Para Cristian BARRA aquel trabajo era ciertamente torturador, sobre todo por el perfil de la clientela. Deseaba abandonar esa atmósfera, pero se encontraba atrapado. Quizá precisamente por eso abrazó la posibilidad del proyecto Idiota: como válvula de escape.

Salió mal, pero de todas formas Cristian BARRA consiguió con ello un pasaporte espiritual: hacia fuera de Samarcanda. Aquella ciudad que atrincherada en sus ¿valores? de toda la vida, pretendía combatir con sus enfermizas fuerzas ese otro mundo que poco a poco se imponía.

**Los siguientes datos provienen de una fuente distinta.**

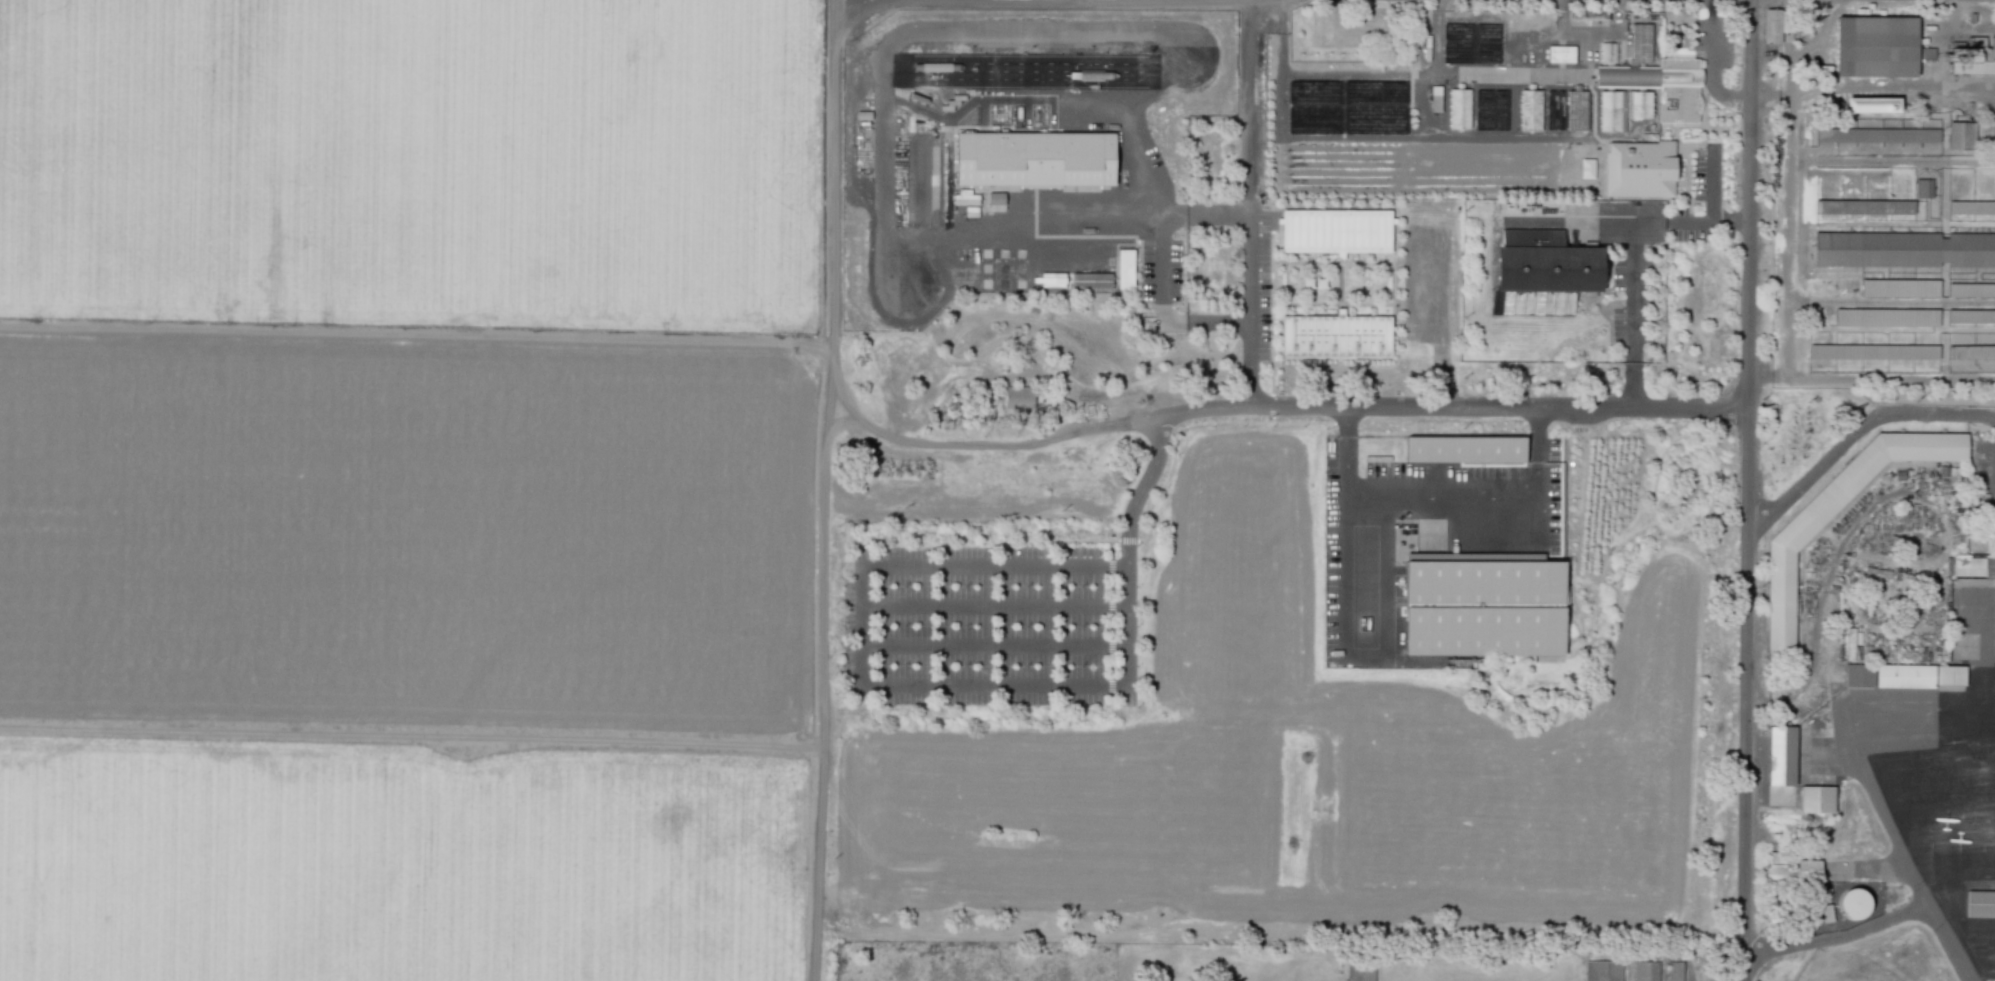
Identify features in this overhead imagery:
road: (888, 1)
road: (1017, 2)
building: (1591, 16)
building: (1772, 25)
road: (914, 30)
building: (1644, 43)
road: (860, 46)
building: (1876, 47)
building: (1611, 51)
building: (1536, 53)
building: (1926, 53)
building: (1564, 54)
building: (1973, 57)
road: (1711, 63)
street lamp: (1721, 70)
building: (1629, 77)
road: (1891, 89)
building: (1680, 92)
building: (1435, 98)
building: (1644, 103)
building: (1872, 104)
street lamp: (1728, 105)
road: (1247, 108)
building: (1462, 109)
building: (1533, 109)
building: (1580, 109)
building: (1613, 110)
building: (1877, 135)
building: (1960, 135)
street lamp: (1702, 147)
building: (1038, 160)
road: (1837, 161)
building: (1587, 168)
building: (1642, 168)
street lamp: (1723, 175)
road: (1712, 184)
building: (1923, 188)
building: (1863, 207)
building: (1971, 207)
road: (1708, 221)
building: (1339, 230)
building: (1904, 249)
road: (1631, 253)
road: (1332, 261)
building: (1125, 268)
building: (1546, 269)
road: (1788, 269)
road: (1244, 270)
parking lot: (1162, 271)
building: (1048, 279)
building: (1091, 280)
parking lot: (1262, 285)
building: (1899, 287)
building: (1971, 290)
parking lot: (1634, 300)
road: (1891, 302)
road: (1332, 303)
road: (1163, 306)
road: (1272, 312)
building: (1971, 316)
building: (1886, 317)
building: (1338, 336)
road: (416, 338)
building: (1873, 351)
building: (1971, 351)
road: (1870, 377)
building: (1019, 396)
road: (1272, 405)
road: (1452, 407)
road: (1272, 419)
road: (1193, 425)
road: (1857, 432)
road: (982, 444)
road: (1348, 447)
road: (1536, 448)
building: (1468, 449)
parking lot: (1987, 485)
road: (1442, 488)
road: (1140, 489)
road: (822, 490)
road: (1747, 490)
road: (1127, 541)
building: (1783, 545)
road: (933, 565)
building: (1971, 565)
road: (1363, 568)
street lamp: (902, 585)
street lamp: (964, 585)
street lamp: (1025, 585)
street lamp: (1080, 585)
road: (993, 605)
building: (1484, 608)
parking lot: (989, 624)
street lamp: (902, 625)
street lamp: (1025, 625)
street lamp: (1080, 625)
road: (1126, 625)
street lamp: (964, 626)
building: (1849, 644)
road: (993, 646)
street lamp: (901, 665)
street lamp: (963, 665)
street lamp: (1024, 665)
street lamp: (1079, 665)
building: (1859, 675)
building: (1950, 675)
building: (1904, 676)
road: (993, 685)
airport: (1874, 690)
road: (409, 733)
building: (1780, 755)
airport apron: (1929, 771)
road: (1868, 788)
building: (1816, 799)
building: (1778, 853)
building: (1808, 870)
road: (1888, 870)
building: (1980, 903)
building: (1853, 904)
storage tank: (1853, 904)
building: (1826, 913)
road: (1836, 937)
building: (1603, 970)
building: (1360, 971)
building: (1645, 971)
building: (1675, 971)
airport taxiway: (1968, 980)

Allí mismo, en aquel bar amarillo, la clientela repetía el papel de Judas, aunque transformado por los tiempos. En el fondo, sin embargo, la misma traición al Ser Humano.




[1] En la calle Conde Drácula, con lo que eso comporta de marginal y antisistema.

[2] Primero una habitación sólo con mesas y asientos de pared. Frente a la puerta de entrada, otra puerta con la que se accedía a un segundo espacio, de barra al fondo… en una sala desangelada.

[3] De milagro, por misericordia: eran miradas perdonavidas.

[4] Salvo que el camarero mismo esté en tela de juicio… en cuyo caso, por extensión, peligra la vida de ambos.

[5] En el peor de los sentidos de la palabra.

[6] Alcohol y tiempo, porque alma no les quedaba.

[7] Casi religioso: papel de confesores. Comprensivos y con infinita paciencia, además.